The Goal of Designer Religion
Jeroboam told his people, “It is too much for you to go up to Jerusalem” (1 Kings 12:28). In truth, Bethel was only about twelve miles from the Temple. The real issue for Jeroboam wasn’t the convenience of his people for worship. It was his own control over his people. His whole system, designed as it was to excite the eye and to appeal to spiritual pride, was nothing but a spiritual snare. Its purpose was to secure and maintain the loyalty of Israel. The system proved quite successful. Every one of his successors on the throne of Israel “walked in the sins of Jeroboam the son of Nebat who made Israel to sin.” They all gave lip service to God and they all bowed to the calves. They all ruled as tyrants.
Calvin said that the human heart is a “perpetual factory of idols.” James Montgomery writes, “We invent religion—not because we are seeking God, but because we are running away from him” (Romans, 156). Because God transcends His creation, every object we use to represent Him, to bring Him down to Earth, is necessarily a lie and a flight from reality—His true reality. Idols are a door to the irrational.
It’s for this very reason, pagan religion centers on the image—concrete, immediate, and lurid. Think of the Nazis. Think of the Soviet hammer and sickle. Think of giant poster images of “the leader.” Think about the power symbols used in the last U.S. election to create the cult of personality and power. But Christianity is different, grounded in the word of the Creator God, in propositional truth. While pagan religion appeals to and overwhelms the senses… the gospel speaks to the mind and so touches the heart. Image and spectacle work to awe, to incite, and to control.

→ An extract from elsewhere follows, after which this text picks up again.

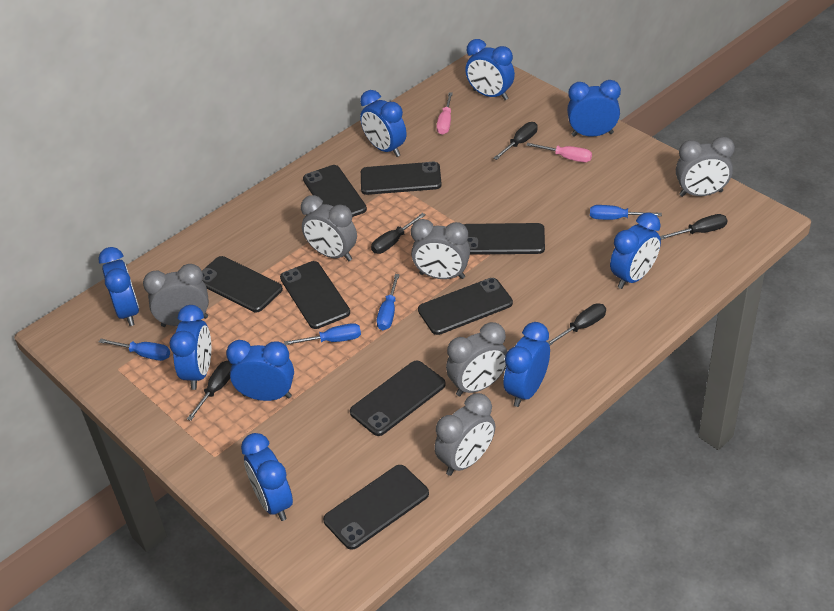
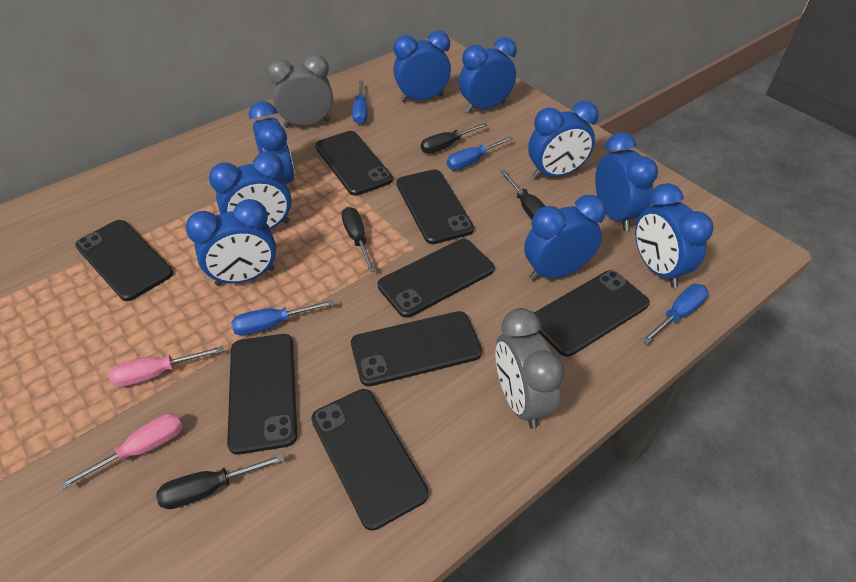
black screwdriver: [187,361,232,421] [371,213,426,254] [493,122,538,160] [548,303,606,345] [660,214,727,240] = 5 -> [156,453,285,509] [341,207,376,272] [421,123,488,154] [500,170,546,220] = 4
grey clock: [143,264,209,327] [301,195,357,261] [411,219,470,279] [434,393,495,476] [446,322,507,396] [676,136,735,197] = 6 -> [267,54,333,128] [495,308,564,429] = 2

The gospel, by contrast, calls men and women to liberty in terms of the study and thoughtful application of the written law of God. The power state always promotes image and spectacle. (It also balks at logical discourse, debate, and doctrinal religion.) Christianity insists that the truth can be put into words and that this truth alone can set us free. (John 8:31-32; 17:17). And so John warns us, “Little children, keep yourself from idols” (1 John 5:21).